EXERCISE DIRECTIONS
Leaving out every image, restate all the records word for word.

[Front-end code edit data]
-.-.-

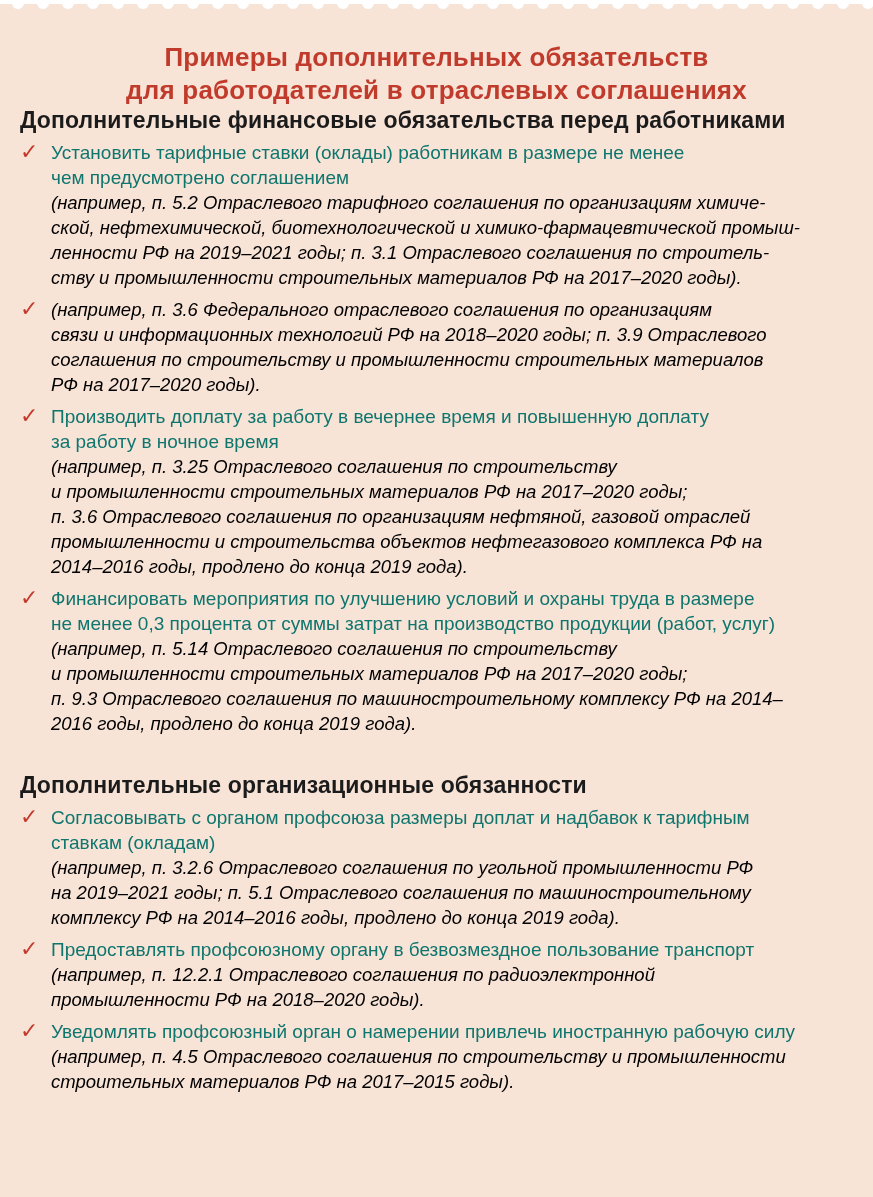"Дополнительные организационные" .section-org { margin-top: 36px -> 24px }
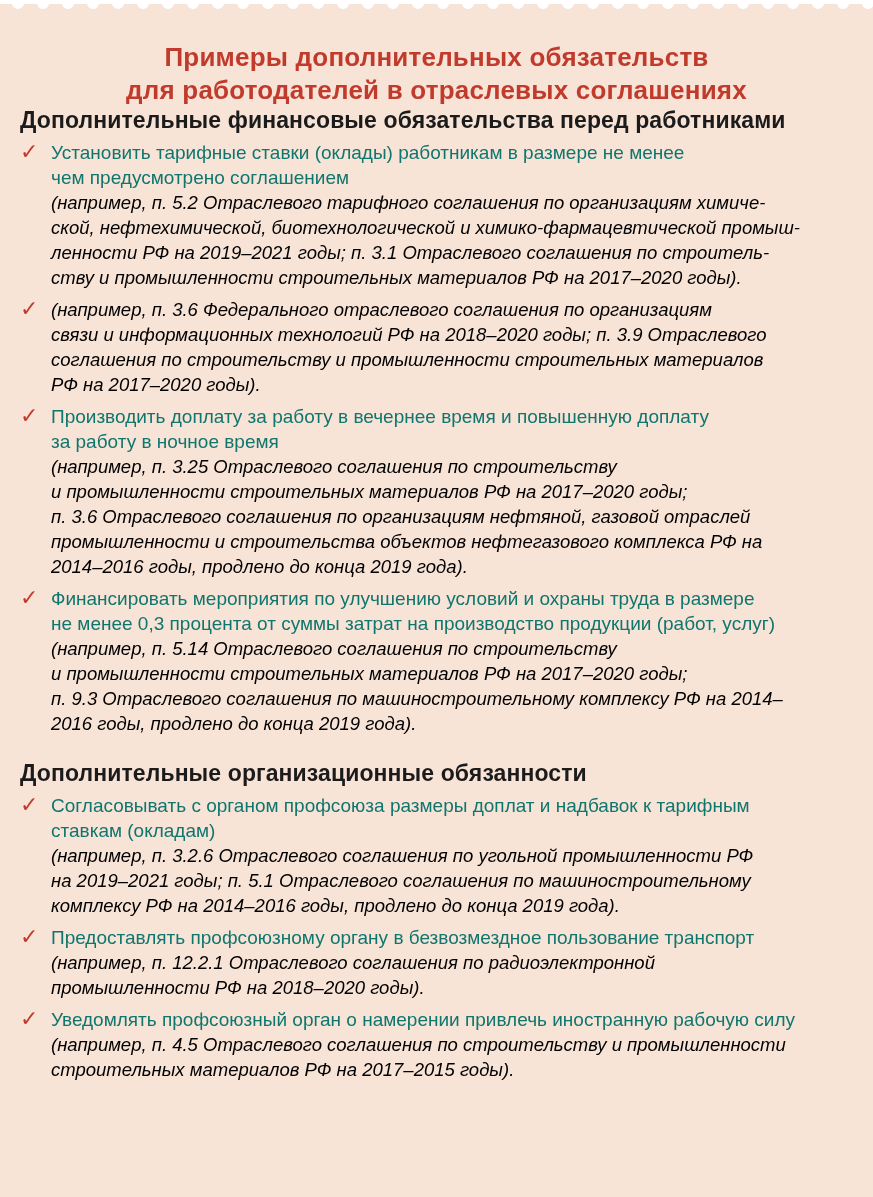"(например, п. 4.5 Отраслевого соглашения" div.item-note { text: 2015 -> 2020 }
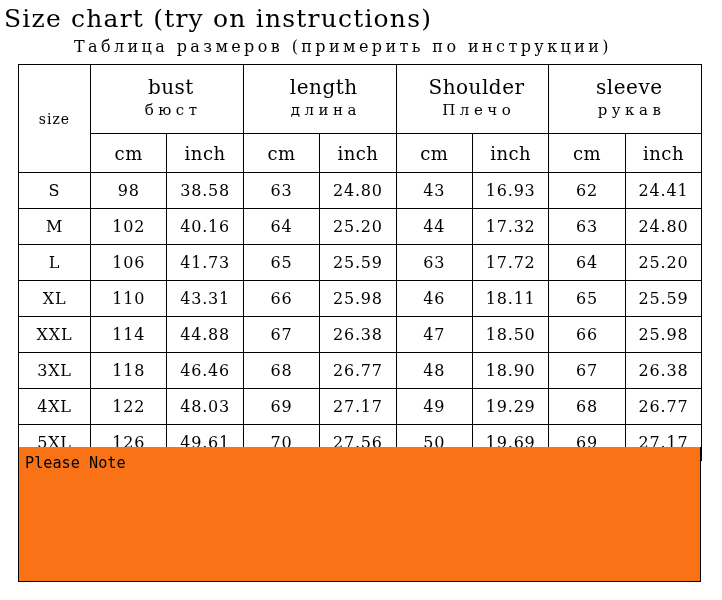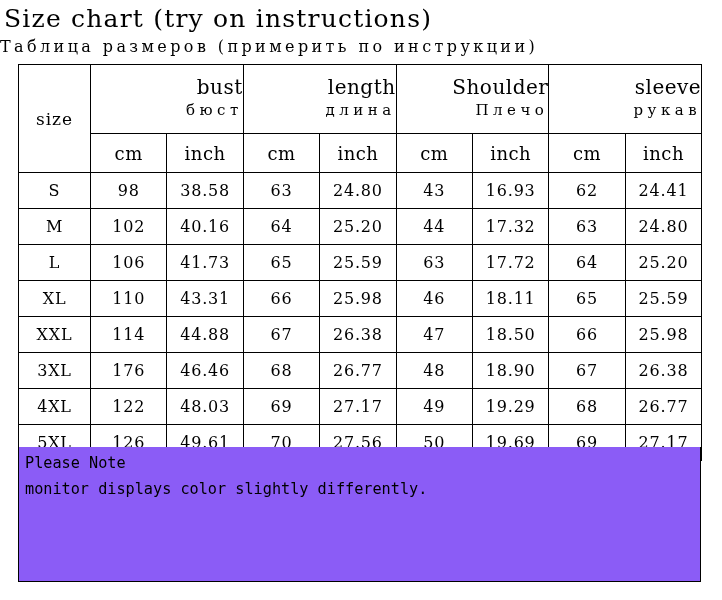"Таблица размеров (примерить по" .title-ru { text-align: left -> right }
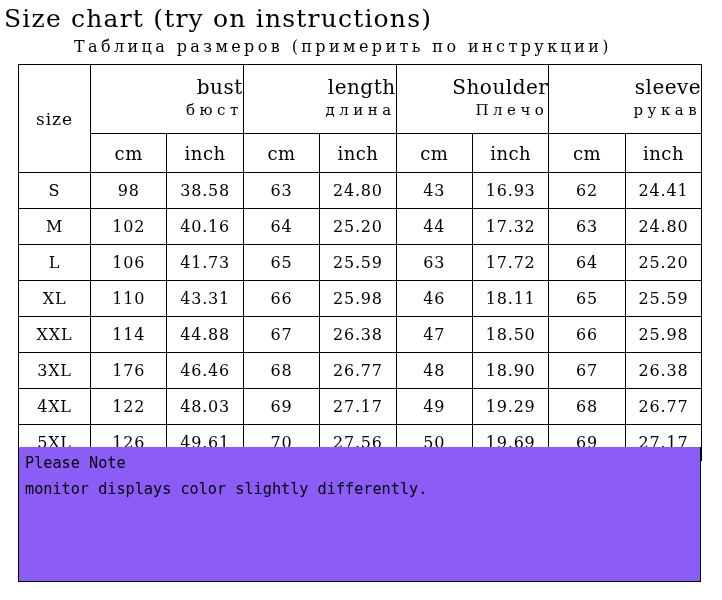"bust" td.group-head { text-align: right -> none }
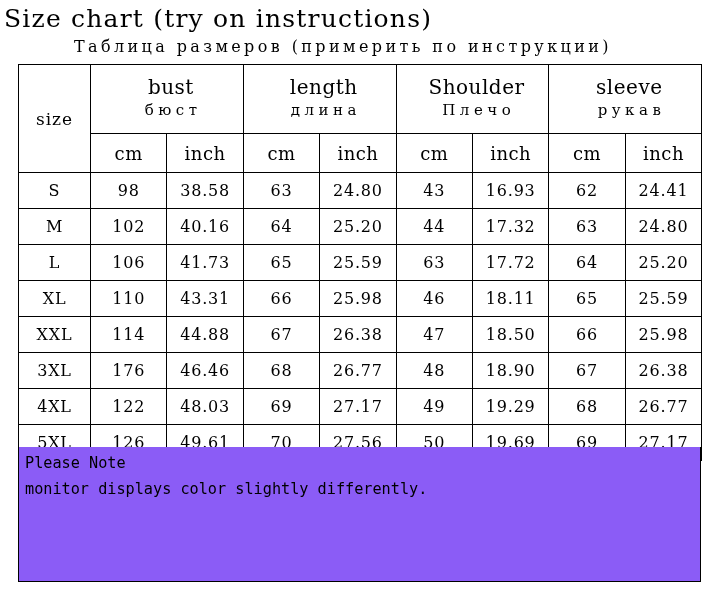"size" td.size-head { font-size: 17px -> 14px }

-.-.-

RESULT FOR THIS TASK
"Дополнительные организационные" .section-org { margin-top: 36px -> 24px }
"(например, п. 4.5 Отраслевого соглашения" div.item-note { text: 2015 -> 2020 }
"Таблица размеров (примерить по" .title-ru { text-align: left -> right }
"bust" td.group-head { text-align: right -> none }
"size" td.size-head { font-size: 17px -> 14px }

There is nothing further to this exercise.